The PARLIAMENTARY SECRETARY to the TREASURY (Captain Margesson)

I beg to move, "That the Chairman do report Progress, and ask leave to sit again."

There have been appeals made to the Government from all parts of the Committee that further time should be given for the consideration of the matter now before the House. The Government never wish to dragoon the Committee, particularly their own supporters, at a late hour. This Order will be put down as the first Order to-morrow.

Mr. LANSBURY

I would like to know from the Patronage Secretary how much time in the early part of the day is likely to be given to this Bill. We have a Motion on the Paper which it is proposed to discuss to-morrow and, from the large number of hon. and learned Gentlemen who were rising to their feet at this hour of the morning, I am sure that there will be still a larger number, and the speeches will be of greater length, at a more reasonable hour. I think we had better see it through this morning and get it done. A bargain is a bargain in this Committee. The Opposition have not attempted to use the power that an Opposition might possess in regard to business during these last few days. There is an honourable understanding as to the business to be taken to-morrow. This Bill is highly contentious, and, if it is adjourned until to-morrow, there will be no time for our Motion at all. I think that that would be an abuse of the power of the majority. I am, therefore, protesting against the Motion to report Progress unless we can get some sort of assurance as to how much time is to be given to this Bill to-morrow.

Captain MARGESSON

The last thing I would wish to do is to act unfairly. The Leader of the Opposition has treated the Government all through this Parliament with the greatest consideration and, indeed, helpfulness. I would just remind him that when the statement of business was made by the Prime Minister last Thursday it was specifically announced that the remaining time on Wednesday would be allowed to the Opposition for their Motion. I would' ask him not to make the assertion that the Government are breaking their bargain. The bargain is that we must first dispose of Government business tomorrow. There has been a certain discussion this evening, and a certain number of speeches. There are obviously other hon. and learned Members who have other points to make, but I cannot believe that a great deal of time will be occupied. There will be no desire to obstruct. On a point of that kind, I can make no hard and fast bargain; yet I am equally satisfied that the Committee as a whole do not wish to upset the arrangement.

Mr.
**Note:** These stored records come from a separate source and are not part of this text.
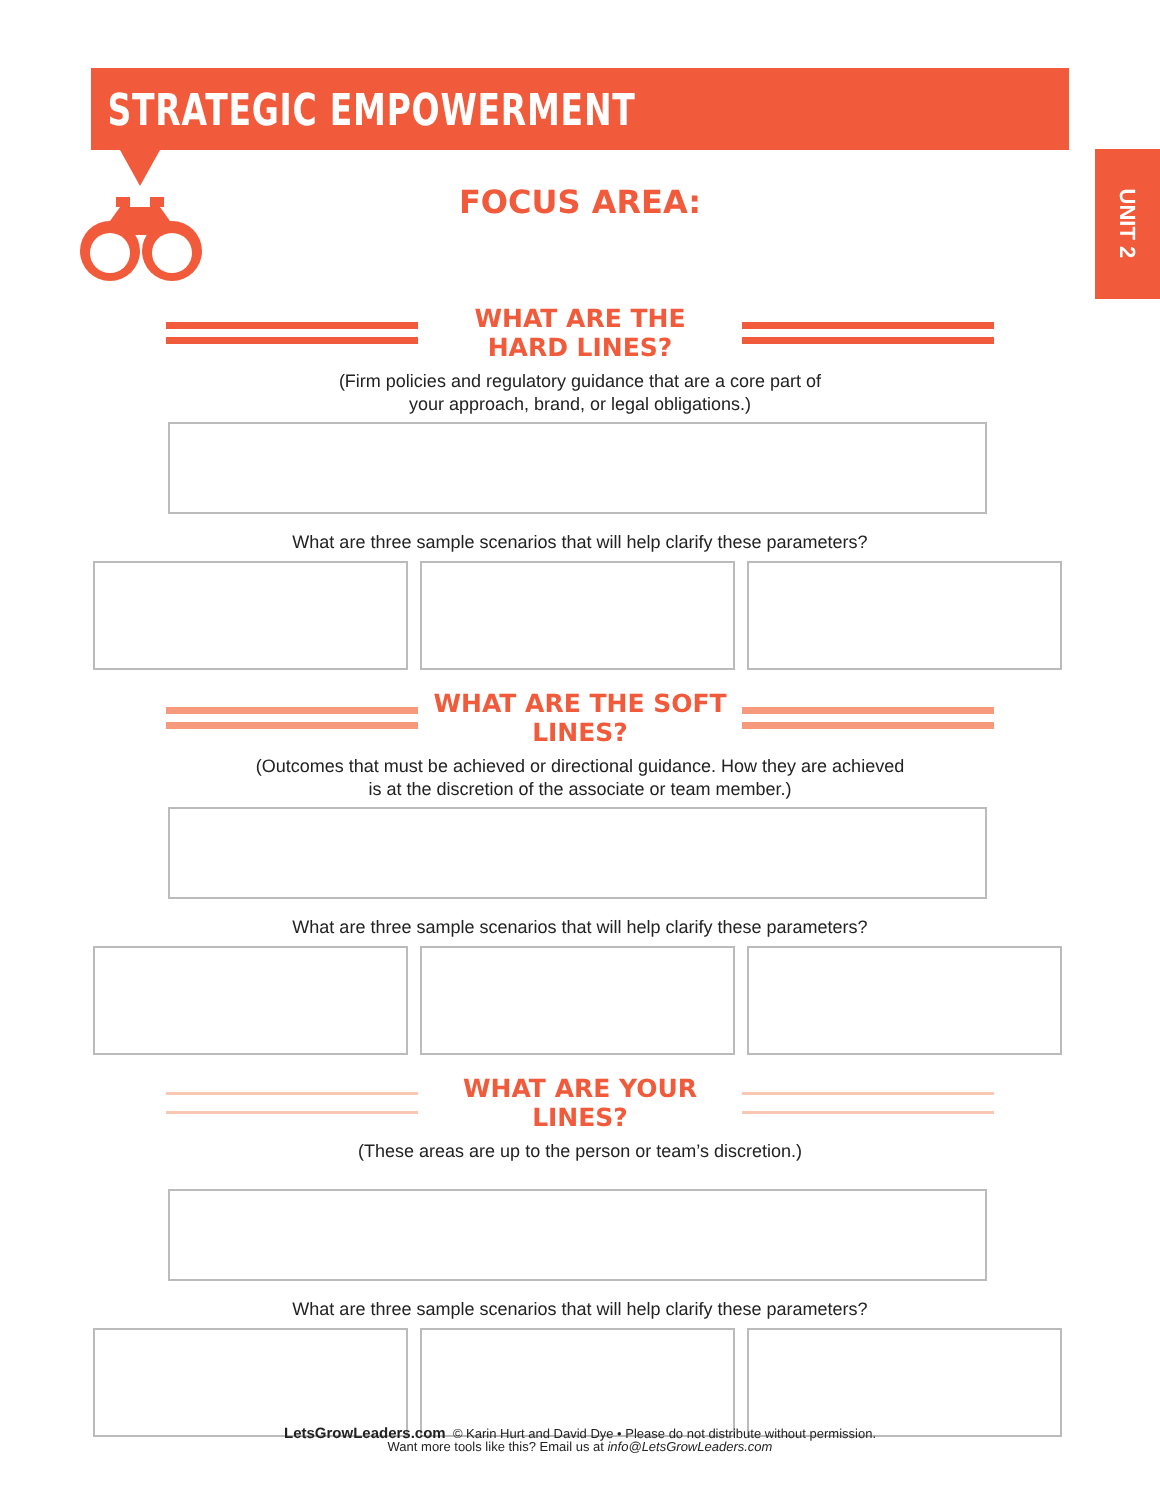STRATEGIC EMPOWERMENT
UNIT 2
FOCUS AREA:
WHAT ARE THE HARD LINES?
(Firm policies and regulatory guidance that are a core part of
your approach, brand, or legal obligations.)
What are three sample scenarios that will help clarify these parameters?
WHAT ARE THE SOFT LINES?
(Outcomes that must be achieved or directional guidance. How they are achieved
is at the discretion of the associate or team member.)
What are three sample scenarios that will help clarify these parameters?
WHAT ARE YOUR LINES?
(These areas are up to the person or team’s discretion.)
What are three sample scenarios that will help clarify these parameters?
LetsGrowLeaders.com © Karin Hurt and David Dye • Please do not distribute without permission.
Want more tools like this? Email us at info@LetsGrowLeaders.com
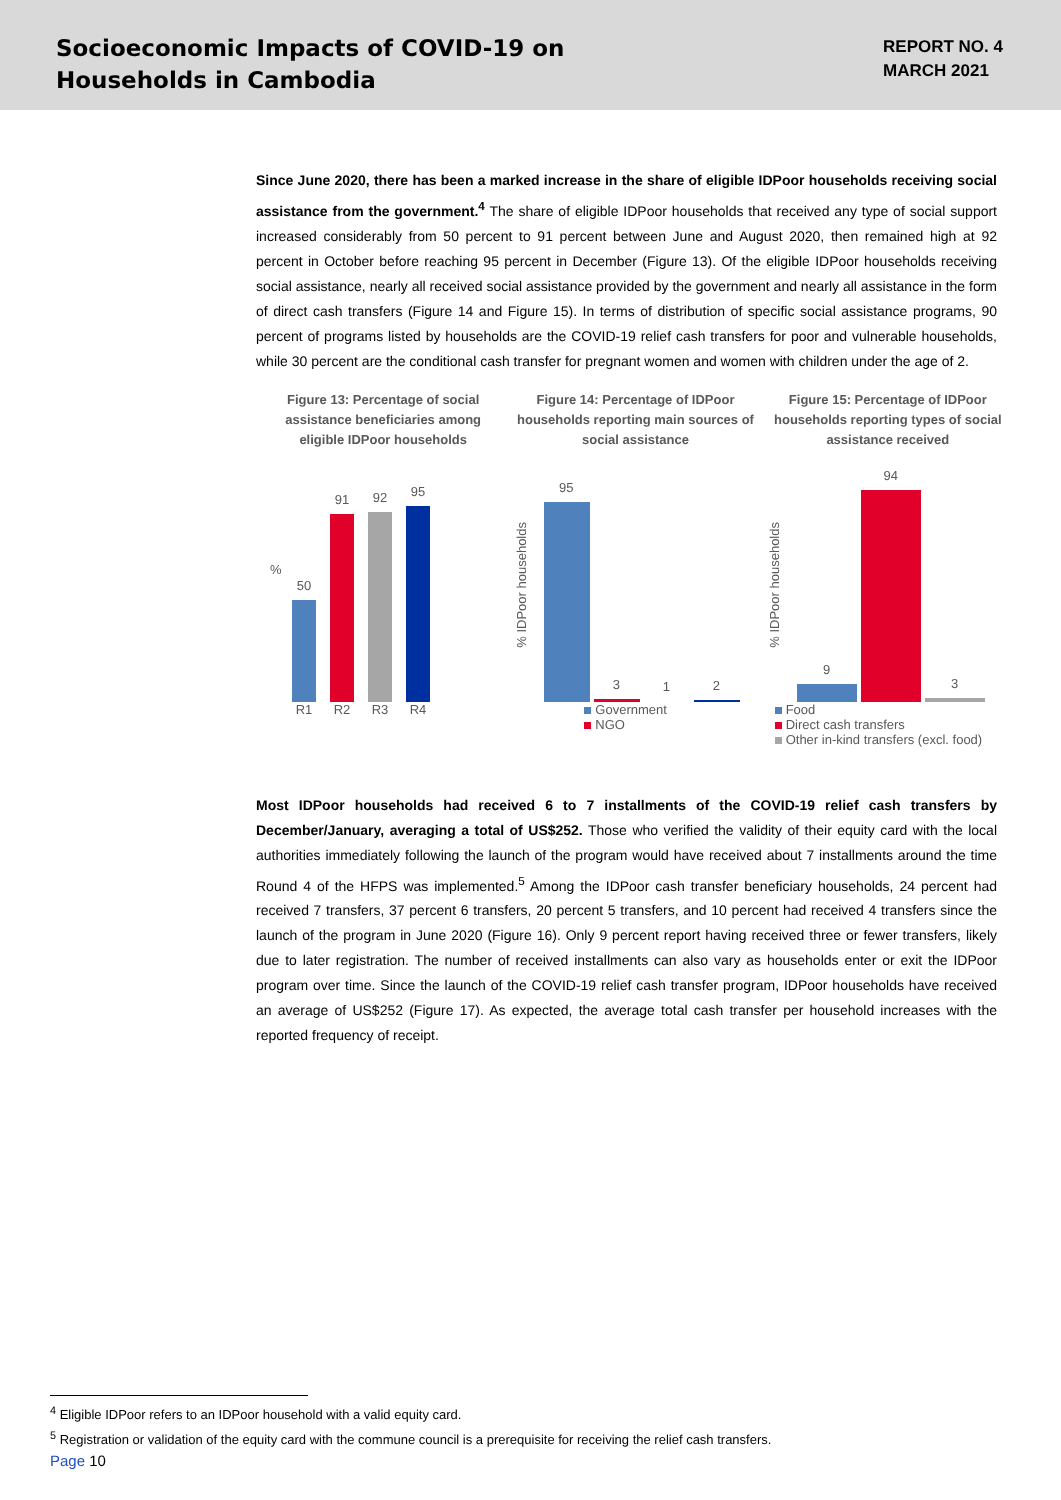Socioeconomic Impacts of COVID-19 on
Households in Cambodia
REPORT NO. 4
MARCH 2021
Since June 2020, there has been a marked increase in the share of eligible IDPoor households receiving social assistance from the government.<sup>4</sup> The share of eligible IDPoor households that received any type of social support increased considerably from 50 percent to 91 percent between June and August 2020, then remained high at 92 percent in October before reaching 95 percent in December (Figure 13). Of the eligible IDPoor households receiving social assistance, nearly all received social assistance provided by the government and nearly all assistance in the form of direct cash transfers (Figure 14 and Figure 15). In terms of distribution of specific social assistance programs, 90 percent of programs listed by households are the COVID-19 relief cash transfers for poor and vulnerable households, while 30 percent are the conditional cash transfer for pregnant women and women with children under the age of 2.
Figure 13: Percentage of social assistance beneficiaries among eligible IDPoor households
%
50
91
92
95
R1 R2 R3 R4
Figure 14: Percentage of IDPoor households reporting main sources of social assistance
% IDPoor households
95
3
1
2
Government
NGO
Figure 15: Percentage of IDPoor households reporting types of social assistance received
% IDPoor households
9
94
3
Food
Direct cash transfers
Other in-kind transfers (excl. food)
Most IDPoor households had received 6 to 7 installments of the COVID-19 relief cash transfers by December/January, averaging a total of US$252. Those who verified the validity of their equity card with the local authorities immediately following the launch of the program would have received about 7 installments around the time Round 4 of the HFPS was implemented.<sup>5</sup> Among the IDPoor cash transfer beneficiary households, 24 percent had received 7 transfers, 37 percent 6 transfers, 20 percent 5 transfers, and 10 percent had received 4 transfers since the launch of the program in June 2020 (Figure 16). Only 9 percent report having received three or fewer transfers, likely due to later registration. The number of received installments can also vary as households enter or exit the IDPoor program over time. Since the launch of the COVID-19 relief cash transfer program, IDPoor households have received an average of US$252 (Figure 17). As expected, the average total cash transfer per household increases with the reported frequency of receipt.
<sup>4</sup> Eligible IDPoor refers to an IDPoor household with a valid equity card.
<sup>5</sup> Registration or validation of the equity card with the commune council is a prerequisite for receiving the relief cash transfers.
Page 10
LANSBURY

It is quite true that the Government business was to be finished first, but it is equally true that these Bills were considered as non-contentious. It has been discovered by the legal gentlemen whose duty it is to discover these things—[Interruption.] Hon. and learned Gentlemen say that something should be done. The Solicitor-General says that something else should he done. I am a layman in these matters, and what is a layman like me to do. Ordinary people may get in the cart. The point is that when we made this arrangement we all thought that the Government business to-morrow would not be highly contentious. If this business gets going to-morrow in the fashion it has started this evening, there will be no discussion on secondary education. I only want to safeguard that. The last statement of the Patronage Secretary was received with approval by the Committee, and I think my friends and I will depend on the decency and generosity of the Committee to see us through.

Sir W. GREAVES-LORD

May I first of all thank the Patronage Secretary for the way in which he has met us. After what has been said, we shall certainly do all we can to keep the discussion within reasonable limits and with due regard to the importance of the subject. May I also express my pleasure at the fact that the Leader of the Opposition has at last discovered that it is the duty and the privilege of lawyers to defend liberty.

Mr. LANSBURY

Lord help liberty!

Committee report Progress; to sit again To-morrow.